Vasiljevic is being tried in absentia, and after the indictment against his client was read, Vasiljevic’s defence attorney, Dubravko Marjanovic, said that his client did not commit the crime the state prosecution has charged him with.

Vasiljevic is charged with crimes committed during his term as the then chief-of-staff of the former Yugoslav Federal Secretariat for National Defence (SSNO) during the armed conflict in Croatia between the regular Croatian military and police forces and the paramilitary rebel Serb forces assisted by the former Yugoslav People’s Army (JNA).

According to prosecutors, after SSNO issued orders on October 10, 1991, to establish prison camps in Serbia and Croatia, Vasiljevic appointed his subordinates to head POW camps, and charged several security officers to conduct questioning of POWs interred there.

In the ensuing period between October 1991 and May 1992, civilians and captured Croatian soldiers were illegally brought and detained in these prison camps set up in areas around the cities of Osijek, Vukovar, Karlovac, Stara Gradiska, Slunj and elsewhere in the region.

The prosecution has listed 300 witnesses to testify at the trial, all of whom had been subjected to torture in prisoner camps in Croatia and in Serbia.

The prosecution said that Vasiljevic, who was the person in command of the system, was the one responsible for the application of international wartime humanitarian laws, and that he was fully aware that his subordinates committed gross violations of these laws, by killing and torturing detained civilians and POWs, as well as subjecting them to inhumane treatment.

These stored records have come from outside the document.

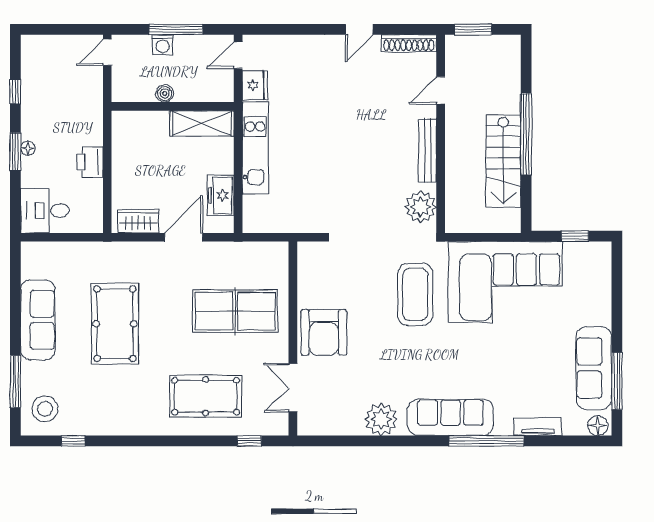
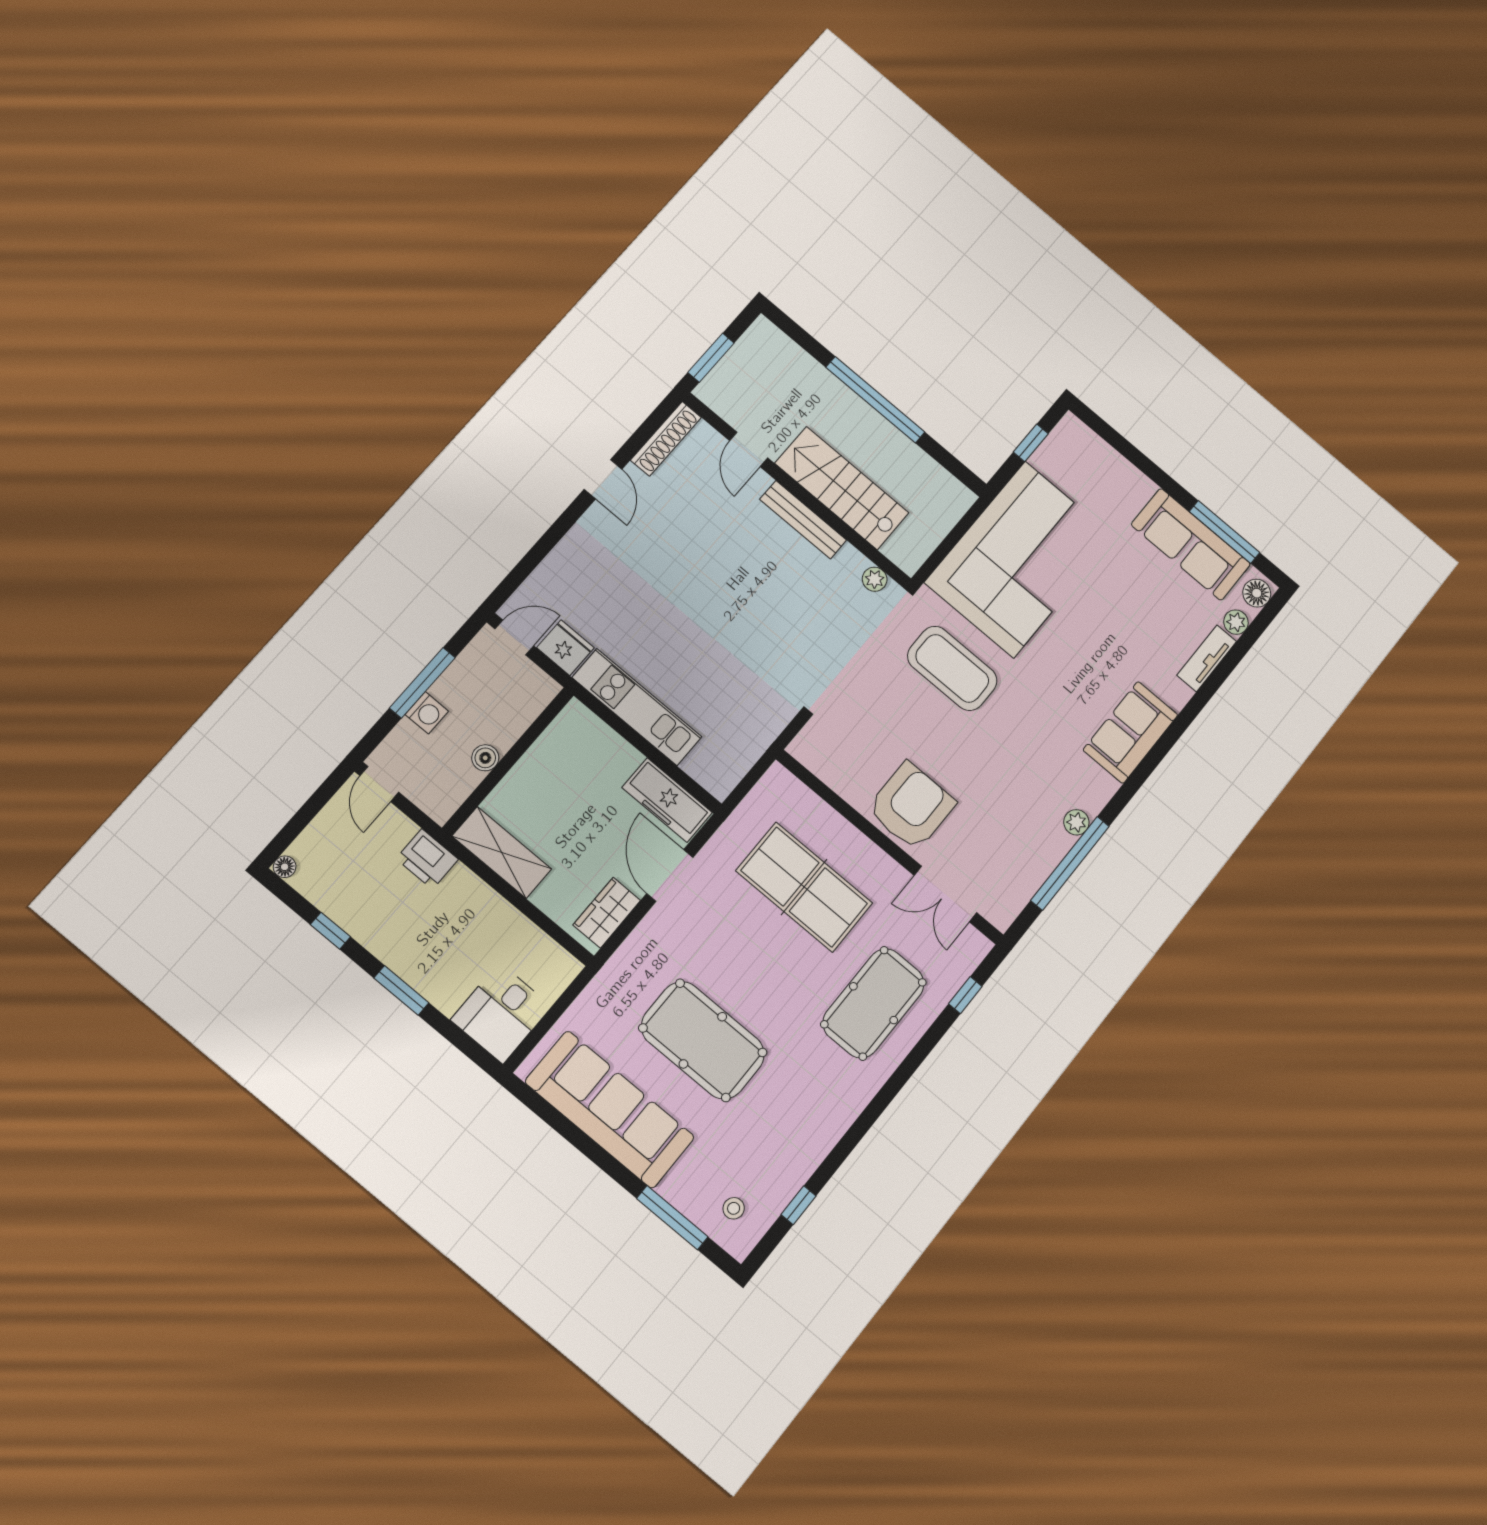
door: (238, 55) -> (514, 637), swing flipped
shelving: (202, 123) -> (502, 853), moved, turned 90
floor lamp: (28, 148) -> (285, 867), moved
stairs: (503, 161) -> (842, 488), moved, turned 180
printer: (90, 162) -> (427, 859), moved
freezer: (221, 195) -> (667, 800), width x1.40
plant: (421, 207) -> (875, 579), width x0.53, depth x0.53
table tennis table: (235, 311) -> (804, 887), turned 90
sofa: (38, 320) -> (610, 1109), width x1.36, depth x1.27
armchair: (324, 332) -> (911, 806), turned -90
stool: (45, 409) -> (734, 1208), width x0.53, depth x0.53
sofa: (450, 417) -> (1130, 732), width x0.73
plant: (381, 419) -> (1076, 822), width x0.53, depth x0.53
plant: (572, 427) -> (1236, 622), added
window: (486, 441) -> (1070, 863), moved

Vasiljevic’s defence attorney Marjanovic said that his client’s actions did not amount to the criminal offence that he is being charged with.

He added that Vasiljevic served as chief-of-staff of state security in Serbia, and his role was to collect information from captured Croatian Army soldiers, which was conducted in the first month of them being captured, and that his client had no role in the organisation and running of POW camps in Serbia where they would be transferred after that initial period.